::: DADOS DA TAREFA :::

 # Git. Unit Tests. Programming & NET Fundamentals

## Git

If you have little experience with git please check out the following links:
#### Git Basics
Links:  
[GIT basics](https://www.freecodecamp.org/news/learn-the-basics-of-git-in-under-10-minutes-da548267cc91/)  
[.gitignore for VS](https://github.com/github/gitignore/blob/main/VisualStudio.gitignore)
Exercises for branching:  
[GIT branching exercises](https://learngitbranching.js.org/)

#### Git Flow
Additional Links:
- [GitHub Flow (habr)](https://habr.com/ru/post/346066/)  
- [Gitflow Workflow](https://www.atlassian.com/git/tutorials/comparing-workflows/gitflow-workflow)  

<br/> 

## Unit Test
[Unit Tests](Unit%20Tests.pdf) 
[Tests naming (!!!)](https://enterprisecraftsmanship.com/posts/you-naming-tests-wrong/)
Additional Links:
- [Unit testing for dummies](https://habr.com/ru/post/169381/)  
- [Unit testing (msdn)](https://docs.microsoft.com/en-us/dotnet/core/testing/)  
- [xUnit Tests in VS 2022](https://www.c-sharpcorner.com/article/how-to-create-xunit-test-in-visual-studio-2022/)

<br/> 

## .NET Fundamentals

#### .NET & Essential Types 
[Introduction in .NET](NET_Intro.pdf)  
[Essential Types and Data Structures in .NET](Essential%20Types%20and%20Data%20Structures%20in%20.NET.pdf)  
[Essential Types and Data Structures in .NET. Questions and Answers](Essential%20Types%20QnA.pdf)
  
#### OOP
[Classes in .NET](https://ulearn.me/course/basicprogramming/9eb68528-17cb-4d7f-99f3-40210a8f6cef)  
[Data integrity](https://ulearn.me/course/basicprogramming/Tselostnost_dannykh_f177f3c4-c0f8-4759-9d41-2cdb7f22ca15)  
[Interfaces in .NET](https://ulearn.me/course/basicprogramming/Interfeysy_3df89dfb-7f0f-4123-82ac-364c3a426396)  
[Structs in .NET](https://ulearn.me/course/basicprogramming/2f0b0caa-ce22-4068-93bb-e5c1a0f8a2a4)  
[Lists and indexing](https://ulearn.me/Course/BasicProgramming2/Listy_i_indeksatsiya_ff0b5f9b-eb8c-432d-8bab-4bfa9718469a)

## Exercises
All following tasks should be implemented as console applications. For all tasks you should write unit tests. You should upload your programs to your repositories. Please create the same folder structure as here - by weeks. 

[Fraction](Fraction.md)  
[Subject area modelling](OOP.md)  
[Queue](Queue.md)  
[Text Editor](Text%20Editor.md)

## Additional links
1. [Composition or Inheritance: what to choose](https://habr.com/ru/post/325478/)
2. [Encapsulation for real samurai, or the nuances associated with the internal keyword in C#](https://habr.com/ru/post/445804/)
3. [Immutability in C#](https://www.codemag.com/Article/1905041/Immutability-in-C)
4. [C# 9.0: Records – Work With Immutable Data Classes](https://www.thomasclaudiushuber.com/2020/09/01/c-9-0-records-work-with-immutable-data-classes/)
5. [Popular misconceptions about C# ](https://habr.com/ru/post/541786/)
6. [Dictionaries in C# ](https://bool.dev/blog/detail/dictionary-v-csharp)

:::
::: DADOS DA TAREFA :::

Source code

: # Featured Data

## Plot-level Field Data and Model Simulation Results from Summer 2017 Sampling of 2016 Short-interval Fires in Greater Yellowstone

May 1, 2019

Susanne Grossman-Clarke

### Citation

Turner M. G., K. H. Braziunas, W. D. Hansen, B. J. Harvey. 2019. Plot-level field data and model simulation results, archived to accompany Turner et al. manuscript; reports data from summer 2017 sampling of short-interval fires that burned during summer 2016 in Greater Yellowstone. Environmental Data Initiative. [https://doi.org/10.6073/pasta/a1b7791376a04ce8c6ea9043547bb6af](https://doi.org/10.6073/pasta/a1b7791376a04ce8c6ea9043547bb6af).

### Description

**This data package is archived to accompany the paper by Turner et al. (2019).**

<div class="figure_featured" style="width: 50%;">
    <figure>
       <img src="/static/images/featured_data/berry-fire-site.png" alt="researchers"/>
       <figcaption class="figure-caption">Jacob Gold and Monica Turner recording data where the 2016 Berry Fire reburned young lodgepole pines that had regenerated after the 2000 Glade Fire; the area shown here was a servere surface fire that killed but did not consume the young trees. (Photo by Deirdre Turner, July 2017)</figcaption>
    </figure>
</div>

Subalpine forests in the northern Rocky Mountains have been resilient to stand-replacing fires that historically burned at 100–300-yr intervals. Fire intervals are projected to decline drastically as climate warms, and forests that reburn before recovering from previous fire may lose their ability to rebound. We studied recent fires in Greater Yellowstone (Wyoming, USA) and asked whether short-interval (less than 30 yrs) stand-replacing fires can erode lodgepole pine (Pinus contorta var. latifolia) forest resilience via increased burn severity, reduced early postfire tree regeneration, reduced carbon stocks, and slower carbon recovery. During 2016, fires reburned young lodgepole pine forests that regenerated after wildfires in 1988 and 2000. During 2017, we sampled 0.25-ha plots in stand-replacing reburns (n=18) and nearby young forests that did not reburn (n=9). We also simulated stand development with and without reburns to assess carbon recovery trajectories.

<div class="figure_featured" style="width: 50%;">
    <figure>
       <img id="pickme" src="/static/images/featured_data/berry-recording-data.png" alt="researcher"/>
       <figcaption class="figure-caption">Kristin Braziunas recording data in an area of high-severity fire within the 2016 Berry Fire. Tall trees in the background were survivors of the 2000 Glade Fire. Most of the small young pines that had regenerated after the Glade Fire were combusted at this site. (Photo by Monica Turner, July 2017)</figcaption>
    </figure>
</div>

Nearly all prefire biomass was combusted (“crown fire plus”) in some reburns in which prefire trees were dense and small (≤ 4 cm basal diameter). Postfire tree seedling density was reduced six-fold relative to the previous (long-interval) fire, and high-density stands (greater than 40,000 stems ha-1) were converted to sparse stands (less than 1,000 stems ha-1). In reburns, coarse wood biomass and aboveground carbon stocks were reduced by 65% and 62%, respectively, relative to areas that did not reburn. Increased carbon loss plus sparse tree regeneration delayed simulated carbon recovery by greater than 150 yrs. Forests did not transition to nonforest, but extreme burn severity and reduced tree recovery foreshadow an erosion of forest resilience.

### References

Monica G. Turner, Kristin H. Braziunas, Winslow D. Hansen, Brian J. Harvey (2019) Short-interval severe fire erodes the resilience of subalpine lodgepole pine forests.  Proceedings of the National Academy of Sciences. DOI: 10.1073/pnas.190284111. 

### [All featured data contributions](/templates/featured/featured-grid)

:::

## [TAREFA ATRIBUÍDA]
Reproduza o trecho que se inicia na linha que contém "### Description" e se encerra na linha que contém "Subalpine forests in", ambas incluídas, trocando "data package" por "dataset" e mantendo todo o restante inalterado.

## [ESPAÇO PARA RESPOSTA]
### Description

**This dataset is archived to accompany the paper by Turner et al. (2019).**

<div class="figure_featured" style="width: 50%;">
    <figure>
       <img src="/static/images/featured_data/berry-fire-site.png" alt="researchers"/>
       <figcaption class="figure-caption">Jacob Gold and Monica Turner recording data where the 2016 Berry Fire reburned young lodgepole pines that had regenerated after the 2000 Glade Fire; the area shown here was a servere surface fire that killed but did not consume the young trees. (Photo by Deirdre Turner, July 2017)</figcaption>
    </figure>
</div>

Subalpine forests in the northern Rocky Mountains have been resilient to stand-replacing fires that historically burned at 100–300-yr intervals. Fire intervals are projected to decline drastically as climate warms, and forests that reburn before recovering from previous fire may lose their ability to rebound. We studied recent fires in Greater Yellowstone (Wyoming, USA) and asked whether short-interval (less than 30 yrs) stand-replacing fires can erode lodgepole pine (Pinus contorta var. latifolia) forest resilience via increased burn severity, reduced early postfire tree regeneration, reduced carbon stocks, and slower carbon recovery. During 2016, fires reburned young lodgepole pine forests that regenerated after wildfires in 1988 and 2000. During 2017, we sampled 0.25-ha plots in stand-replacing reburns (n=18) and nearby young forests that did not reburn (n=9). We also simulated stand development with and without reburns to assess carbon recovery trajectories.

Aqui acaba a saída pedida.